As a workaround, you could try implementing voice detection using the pyannote on your local machine before sending the audio to openlrc.
It should be fixed with the latest version of Faster-Whisper in v1.6.0. Please reopen it if the issue persists.
Thank you for following this issue and releasing version 1.6.0.
In fast-whisper==1.1.0(with openlrc==1.6.0), VadOptions has member named onset(not threshold)

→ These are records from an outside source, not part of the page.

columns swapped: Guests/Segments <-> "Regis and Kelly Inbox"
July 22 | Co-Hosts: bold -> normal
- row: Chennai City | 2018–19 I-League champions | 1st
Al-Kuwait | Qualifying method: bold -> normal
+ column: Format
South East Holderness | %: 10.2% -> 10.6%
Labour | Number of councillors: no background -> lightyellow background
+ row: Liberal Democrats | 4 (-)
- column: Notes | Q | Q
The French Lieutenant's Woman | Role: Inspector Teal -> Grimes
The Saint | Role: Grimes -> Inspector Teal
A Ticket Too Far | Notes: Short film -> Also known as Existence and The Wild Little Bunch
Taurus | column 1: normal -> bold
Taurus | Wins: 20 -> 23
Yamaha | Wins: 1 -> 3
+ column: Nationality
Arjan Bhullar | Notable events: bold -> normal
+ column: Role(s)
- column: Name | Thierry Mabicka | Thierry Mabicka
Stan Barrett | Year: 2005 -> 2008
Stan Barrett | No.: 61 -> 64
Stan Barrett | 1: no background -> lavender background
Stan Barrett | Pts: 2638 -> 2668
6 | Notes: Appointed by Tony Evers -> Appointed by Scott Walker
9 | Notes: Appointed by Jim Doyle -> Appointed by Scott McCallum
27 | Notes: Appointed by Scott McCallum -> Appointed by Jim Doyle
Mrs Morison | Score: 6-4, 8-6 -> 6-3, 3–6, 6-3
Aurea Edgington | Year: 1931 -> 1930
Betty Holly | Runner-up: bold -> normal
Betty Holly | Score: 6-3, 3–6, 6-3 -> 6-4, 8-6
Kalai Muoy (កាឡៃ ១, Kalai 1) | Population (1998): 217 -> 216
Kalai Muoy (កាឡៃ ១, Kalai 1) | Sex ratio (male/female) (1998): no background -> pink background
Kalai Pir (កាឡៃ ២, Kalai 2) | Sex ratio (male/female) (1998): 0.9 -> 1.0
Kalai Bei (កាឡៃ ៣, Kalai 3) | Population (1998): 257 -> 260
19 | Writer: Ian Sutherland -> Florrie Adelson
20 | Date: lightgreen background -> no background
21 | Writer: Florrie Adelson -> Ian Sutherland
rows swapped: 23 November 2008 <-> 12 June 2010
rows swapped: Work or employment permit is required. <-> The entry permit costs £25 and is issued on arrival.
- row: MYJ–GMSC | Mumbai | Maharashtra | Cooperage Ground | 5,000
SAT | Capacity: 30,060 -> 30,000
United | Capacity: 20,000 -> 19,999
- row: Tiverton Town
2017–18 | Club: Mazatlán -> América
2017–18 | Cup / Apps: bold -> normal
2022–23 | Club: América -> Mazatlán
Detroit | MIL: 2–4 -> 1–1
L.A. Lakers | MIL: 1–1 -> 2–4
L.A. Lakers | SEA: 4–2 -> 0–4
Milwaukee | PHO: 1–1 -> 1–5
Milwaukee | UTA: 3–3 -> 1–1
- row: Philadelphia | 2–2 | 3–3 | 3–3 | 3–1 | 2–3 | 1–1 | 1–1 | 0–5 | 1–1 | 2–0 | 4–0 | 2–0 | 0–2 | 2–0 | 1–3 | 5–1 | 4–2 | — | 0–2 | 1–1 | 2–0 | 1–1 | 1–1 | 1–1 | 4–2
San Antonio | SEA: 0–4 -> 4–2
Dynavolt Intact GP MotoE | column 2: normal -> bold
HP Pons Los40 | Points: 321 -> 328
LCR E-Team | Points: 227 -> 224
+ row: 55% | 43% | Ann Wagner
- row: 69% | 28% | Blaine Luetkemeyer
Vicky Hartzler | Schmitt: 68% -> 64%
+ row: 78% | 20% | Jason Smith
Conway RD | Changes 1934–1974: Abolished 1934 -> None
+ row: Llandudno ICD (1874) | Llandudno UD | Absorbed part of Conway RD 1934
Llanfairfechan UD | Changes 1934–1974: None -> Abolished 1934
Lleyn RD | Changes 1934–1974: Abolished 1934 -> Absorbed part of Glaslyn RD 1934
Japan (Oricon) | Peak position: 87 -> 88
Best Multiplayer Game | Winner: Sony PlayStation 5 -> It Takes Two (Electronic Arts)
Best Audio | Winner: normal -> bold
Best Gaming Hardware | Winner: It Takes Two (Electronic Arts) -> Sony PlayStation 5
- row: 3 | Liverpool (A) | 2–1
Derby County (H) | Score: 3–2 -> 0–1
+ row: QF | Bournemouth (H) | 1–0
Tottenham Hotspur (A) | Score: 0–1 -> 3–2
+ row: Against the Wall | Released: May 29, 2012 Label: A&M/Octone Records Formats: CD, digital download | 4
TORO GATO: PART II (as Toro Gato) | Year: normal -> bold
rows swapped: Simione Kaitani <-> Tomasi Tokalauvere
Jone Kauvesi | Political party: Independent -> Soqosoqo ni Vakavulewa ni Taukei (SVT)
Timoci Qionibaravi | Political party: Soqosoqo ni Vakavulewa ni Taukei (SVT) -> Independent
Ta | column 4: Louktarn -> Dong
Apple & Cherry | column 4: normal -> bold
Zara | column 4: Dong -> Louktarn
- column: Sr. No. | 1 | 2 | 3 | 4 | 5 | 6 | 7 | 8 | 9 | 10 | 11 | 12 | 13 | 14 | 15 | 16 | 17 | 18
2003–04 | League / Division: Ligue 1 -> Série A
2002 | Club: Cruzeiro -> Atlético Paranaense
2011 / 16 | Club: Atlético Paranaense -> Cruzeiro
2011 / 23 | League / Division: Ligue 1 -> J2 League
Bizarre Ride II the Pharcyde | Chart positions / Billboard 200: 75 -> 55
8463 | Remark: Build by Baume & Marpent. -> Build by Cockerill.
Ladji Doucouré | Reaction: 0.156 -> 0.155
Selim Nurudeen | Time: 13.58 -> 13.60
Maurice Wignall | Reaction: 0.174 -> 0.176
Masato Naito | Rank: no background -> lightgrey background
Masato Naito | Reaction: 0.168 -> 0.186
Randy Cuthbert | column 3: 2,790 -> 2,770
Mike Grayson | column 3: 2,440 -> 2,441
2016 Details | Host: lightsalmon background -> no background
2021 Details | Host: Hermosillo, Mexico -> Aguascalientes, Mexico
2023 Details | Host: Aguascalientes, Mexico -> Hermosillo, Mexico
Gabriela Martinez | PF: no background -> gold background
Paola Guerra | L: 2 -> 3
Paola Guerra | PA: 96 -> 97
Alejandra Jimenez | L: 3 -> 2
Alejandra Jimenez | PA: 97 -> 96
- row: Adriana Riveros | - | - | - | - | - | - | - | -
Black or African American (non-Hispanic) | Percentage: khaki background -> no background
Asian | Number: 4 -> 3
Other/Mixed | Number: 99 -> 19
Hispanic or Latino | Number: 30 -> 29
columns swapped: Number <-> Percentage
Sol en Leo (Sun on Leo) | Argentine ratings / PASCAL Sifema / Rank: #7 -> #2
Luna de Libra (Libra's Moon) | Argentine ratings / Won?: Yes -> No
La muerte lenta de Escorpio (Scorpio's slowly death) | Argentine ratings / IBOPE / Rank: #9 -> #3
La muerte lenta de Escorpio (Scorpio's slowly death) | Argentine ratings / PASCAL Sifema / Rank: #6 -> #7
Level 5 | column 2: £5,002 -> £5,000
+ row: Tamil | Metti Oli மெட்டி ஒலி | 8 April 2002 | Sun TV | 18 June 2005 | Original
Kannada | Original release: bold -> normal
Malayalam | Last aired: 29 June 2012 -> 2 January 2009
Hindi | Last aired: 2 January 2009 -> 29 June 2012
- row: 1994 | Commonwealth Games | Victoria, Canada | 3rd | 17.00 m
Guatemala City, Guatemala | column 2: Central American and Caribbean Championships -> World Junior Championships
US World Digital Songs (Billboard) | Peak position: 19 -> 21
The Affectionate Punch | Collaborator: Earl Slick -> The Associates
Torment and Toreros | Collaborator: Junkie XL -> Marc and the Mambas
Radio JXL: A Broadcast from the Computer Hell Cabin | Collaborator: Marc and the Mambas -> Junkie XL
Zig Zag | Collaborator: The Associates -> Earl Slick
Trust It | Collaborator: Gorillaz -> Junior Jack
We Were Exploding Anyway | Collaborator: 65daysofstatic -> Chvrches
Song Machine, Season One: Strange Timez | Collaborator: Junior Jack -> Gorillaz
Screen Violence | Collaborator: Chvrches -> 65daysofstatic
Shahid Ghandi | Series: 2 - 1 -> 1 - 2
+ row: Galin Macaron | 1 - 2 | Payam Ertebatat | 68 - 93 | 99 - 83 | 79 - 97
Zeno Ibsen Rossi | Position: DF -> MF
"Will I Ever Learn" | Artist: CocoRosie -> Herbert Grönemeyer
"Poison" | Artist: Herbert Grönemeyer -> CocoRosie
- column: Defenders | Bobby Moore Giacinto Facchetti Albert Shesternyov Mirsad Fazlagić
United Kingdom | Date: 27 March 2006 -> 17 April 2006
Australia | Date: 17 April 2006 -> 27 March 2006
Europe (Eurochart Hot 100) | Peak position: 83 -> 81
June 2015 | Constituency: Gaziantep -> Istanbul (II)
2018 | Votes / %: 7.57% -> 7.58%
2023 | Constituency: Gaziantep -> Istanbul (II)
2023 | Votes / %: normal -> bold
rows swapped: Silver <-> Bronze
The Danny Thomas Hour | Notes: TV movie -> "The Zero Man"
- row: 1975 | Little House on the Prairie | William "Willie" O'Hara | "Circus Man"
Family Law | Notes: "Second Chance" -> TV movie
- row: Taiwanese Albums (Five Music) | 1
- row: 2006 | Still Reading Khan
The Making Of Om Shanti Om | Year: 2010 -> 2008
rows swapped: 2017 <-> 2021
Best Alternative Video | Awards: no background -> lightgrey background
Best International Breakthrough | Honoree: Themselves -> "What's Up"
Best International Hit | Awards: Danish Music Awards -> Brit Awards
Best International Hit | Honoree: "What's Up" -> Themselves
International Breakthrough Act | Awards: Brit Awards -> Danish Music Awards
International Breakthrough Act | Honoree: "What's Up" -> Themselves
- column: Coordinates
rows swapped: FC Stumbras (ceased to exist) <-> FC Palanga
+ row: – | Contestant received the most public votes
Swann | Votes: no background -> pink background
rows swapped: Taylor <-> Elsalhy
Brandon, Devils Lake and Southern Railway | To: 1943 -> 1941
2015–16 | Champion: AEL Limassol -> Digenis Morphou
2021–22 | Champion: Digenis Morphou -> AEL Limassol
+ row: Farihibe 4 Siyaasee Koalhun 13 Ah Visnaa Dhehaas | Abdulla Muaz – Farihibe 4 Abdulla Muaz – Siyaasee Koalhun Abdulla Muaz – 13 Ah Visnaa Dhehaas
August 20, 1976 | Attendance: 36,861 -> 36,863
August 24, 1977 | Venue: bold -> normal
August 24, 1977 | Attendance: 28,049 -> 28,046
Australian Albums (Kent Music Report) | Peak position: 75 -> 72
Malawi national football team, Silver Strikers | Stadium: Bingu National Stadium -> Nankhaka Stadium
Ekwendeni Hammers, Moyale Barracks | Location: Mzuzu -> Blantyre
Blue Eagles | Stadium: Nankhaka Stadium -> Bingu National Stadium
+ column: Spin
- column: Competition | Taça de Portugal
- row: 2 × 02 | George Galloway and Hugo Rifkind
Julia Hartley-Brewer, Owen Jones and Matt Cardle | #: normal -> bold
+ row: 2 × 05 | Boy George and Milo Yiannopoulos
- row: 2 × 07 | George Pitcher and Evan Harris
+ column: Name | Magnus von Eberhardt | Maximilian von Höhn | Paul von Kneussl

# https://github.com/SYSTRAN/faster-whisper/blob/v1.1.0/faster_whisper/vad.py#L37
class VadOptions:
onset: float = 0.5
Thus cause following error:
File "/home/user00/gitspace/video_tools/.venv/lib/python3.11/site-packages/openlrc/openlrc.py", line 122, in produce_transcriptions
segments, info = self.transcriber.transcribe(audio_path, language=src_lang)
^^^^^^^^^^^^^^^^^^^^^^^^^^^^^^^^^^^^^^^^^^^^^^^^^^^^^^^^^^
File "/home/user00/gitspace/video_tools/.venv/lib/python3.11/site-packages/openlrc/transcribe.py", line 86, in transcribe
seg_gen, info = self.whisper_model.transcribe(
^^^^^^^^^^^^^^^^^^^^^^^^^^^^^^
File "/home/user00/gitspace/video_tools/.venv/lib/python3.11/site-packages/faster_whisper/transcribe.py", line 404, in transcribe
vad_parameters = VadOptions(
^^^^^^^^^^^
TypeError: VadOptions.__init__() got an unexpected keyword argument 'threshold'
Specifying dependencies as the following commit versions can solve this problem.
faster-whisper = { url = "https://github.com/SYSTRAN/faster-whisper/archive/8327d8cc647266ed66f6cd878cf97eccface7351.tar.gz" }
Thanks! I've updated this dependency.